Australian ecologist Joss Brooks, the man behind some of the city’s famed restorative projects like Adyar’s Tholkappia Poonga, elaborates on the importance of sustainable green pockets in a city like Chennai

August 23, 2023 05:05 pm | Updated 05:29 pm IST

A view inside Tholkappia Poonga

A view inside Tholkappia Poonga | Photo Credit: Special Arrangement

A welcome oasis of green, far removed from the metropolis’ daily hustle, in the happy company of pelicans and mangroves: This is how Chennai would describe Adyar’s own Tholkappiya Poonga; as the much-needed pocket of calm that reminds the city and its people of “where they came from.” This is precisely what ecologist Joss Brooks, the man behind the important ecological site, envisioned for the 60-acre stretch of Adyar creek, which was once a dumpyard for construction debris, hotspot of miscreant activities and home to a biryani shop. A rediscovery of this urban wetland by Chennai’s urban youth is now underway despite its existence since 2008. 

Local community (friends of Adyar Poonga) at work

Local community (friends of Adyar Poonga) at work | Photo Credit: Special Arrangement

Joss, with decades of experience in mammoth restoration projects like that of Pitchandikulam forest, Siruseri twin lakes and Nandikuppam, brought in a new lexicon of gardening to Tamil Nadu. Tholkappia Poonga, armed with an elaborate master plan, is perhaps a notable manifestation of his rigour for greening the State. “I came to India [from Tasmania, Australia] 70 years ago, as a six-year-old boy. I came to Madras 64 years ago, and haven’t left since,” he says at a panel discussion on Greening Madras, in the company of Supriya Sahu, Additional Chief Secretary to Departments of Environment, Climate Change and Forests at Anna University. 

“Never forget that this is a city of lakes,” Joss says. “It was a transformation game. All the best ecologists of Tamil Nadu were involved in this project,” he says of the poonga. Sixty-five thousand tonnes of building rubble were removed. Two hundred thousand seedlings of 172 indigenous plants were planted, which had all come from Auroville. “When you see a space like this, you start using your imagination. Your imagination is backed by information and helps you read the landscape,” he says, adding that his work on a similar estuarine system for the past five decades only aided this process. 

Ecologist Joss Brooks

Ecologist Joss Brooks | Photo Credit: Special Arrangement

Having learned in “the school of common sense” with no formal education, Joss says that research, training and teaching were very much what the poonga was created for. Additionally, an organic cafe, farmers’ market and ways to generate revenue as a community-led ecological park were all part of the business plan. As the Government changed hands, a lot of these plans did not come to fruition.
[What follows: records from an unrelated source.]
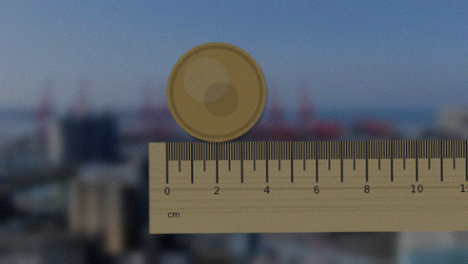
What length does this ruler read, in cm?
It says 4 cm
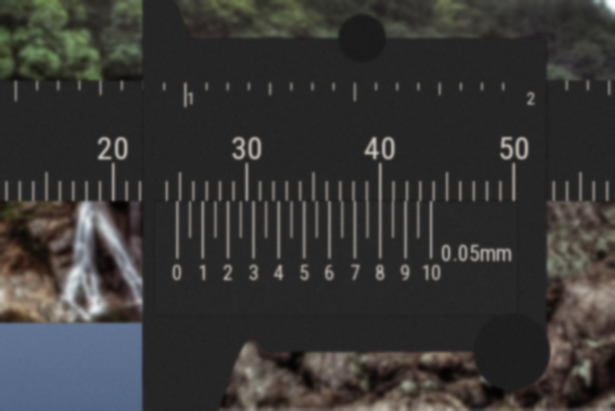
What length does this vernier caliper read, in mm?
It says 24.8 mm
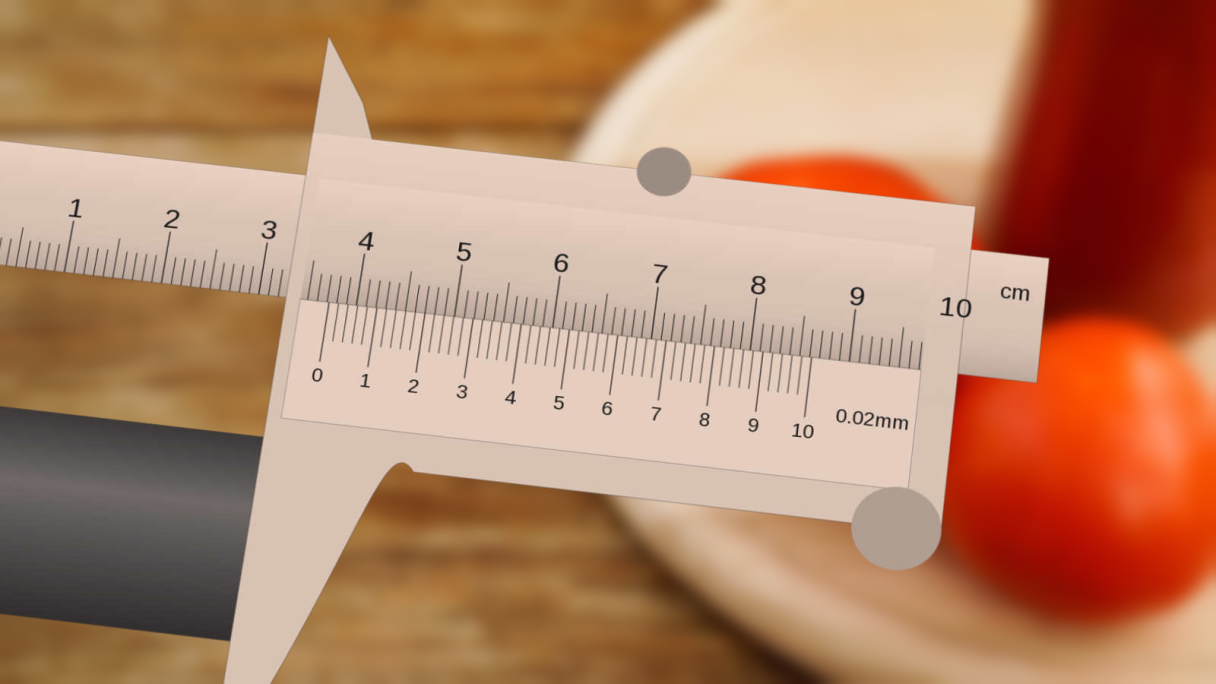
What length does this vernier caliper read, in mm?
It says 37.2 mm
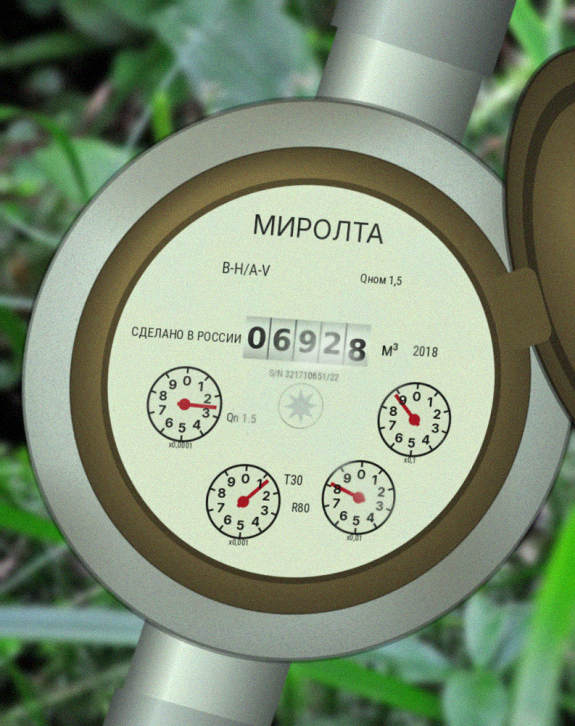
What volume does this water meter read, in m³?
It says 6927.8812 m³
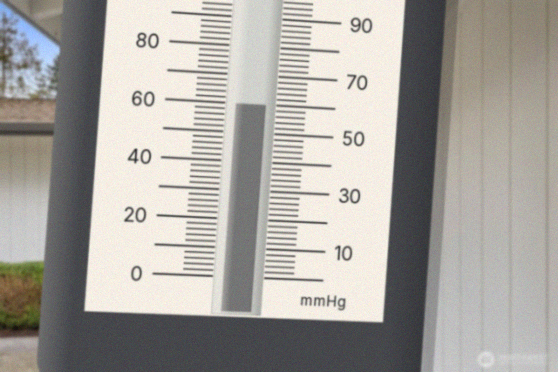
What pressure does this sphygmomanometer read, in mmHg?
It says 60 mmHg
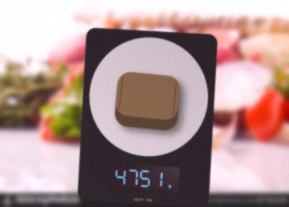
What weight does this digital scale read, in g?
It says 4751 g
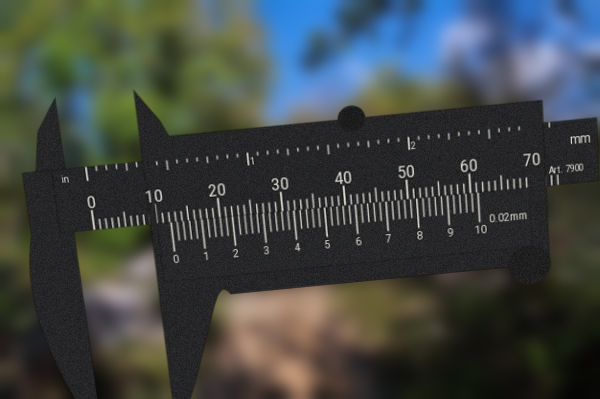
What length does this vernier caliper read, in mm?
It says 12.2 mm
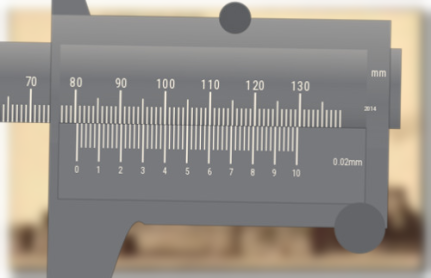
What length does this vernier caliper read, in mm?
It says 80.5 mm
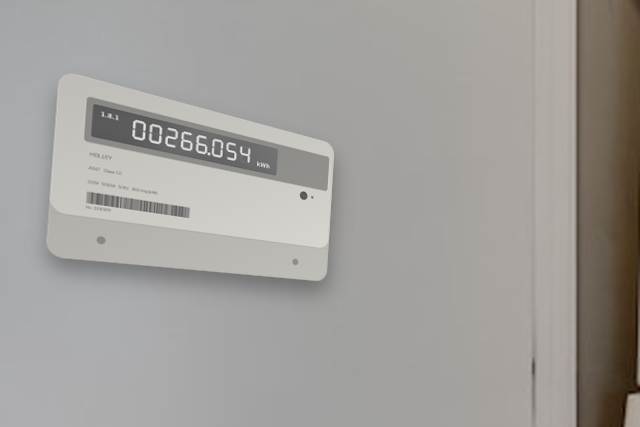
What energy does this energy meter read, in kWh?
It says 266.054 kWh
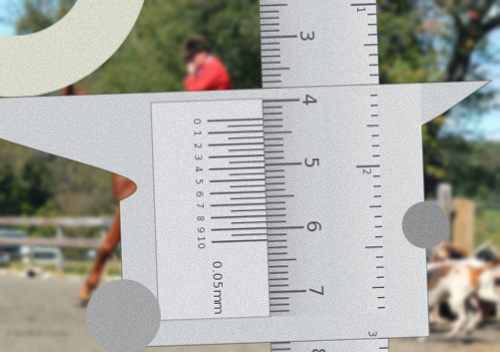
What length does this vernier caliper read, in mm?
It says 42.8 mm
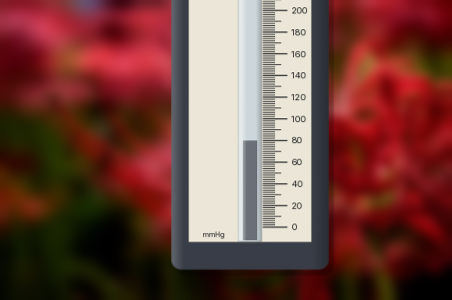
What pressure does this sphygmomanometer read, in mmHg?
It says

The masterplan envisioned the space to be an environment educational park that centers around community engagement from schools, colleges and other institutions. 

The site before 2008

The site before 2008 | Photo Credit: Special Arrangement

As the spotlight trains once again on the park, he says, “There is a conversation now, among visitors who are beginning to understand what the park was created for originally.” 

Joss believes that this is that time in history which vehemently demands living with Nature to be the norm. “The future of our species will depend on our relationship with the natural world so don’t close it off. And here, in the middle of the city, we have had a chance to create something beautiful in a clever, controlled way,” says Joss. “The pelicans seem to love it!”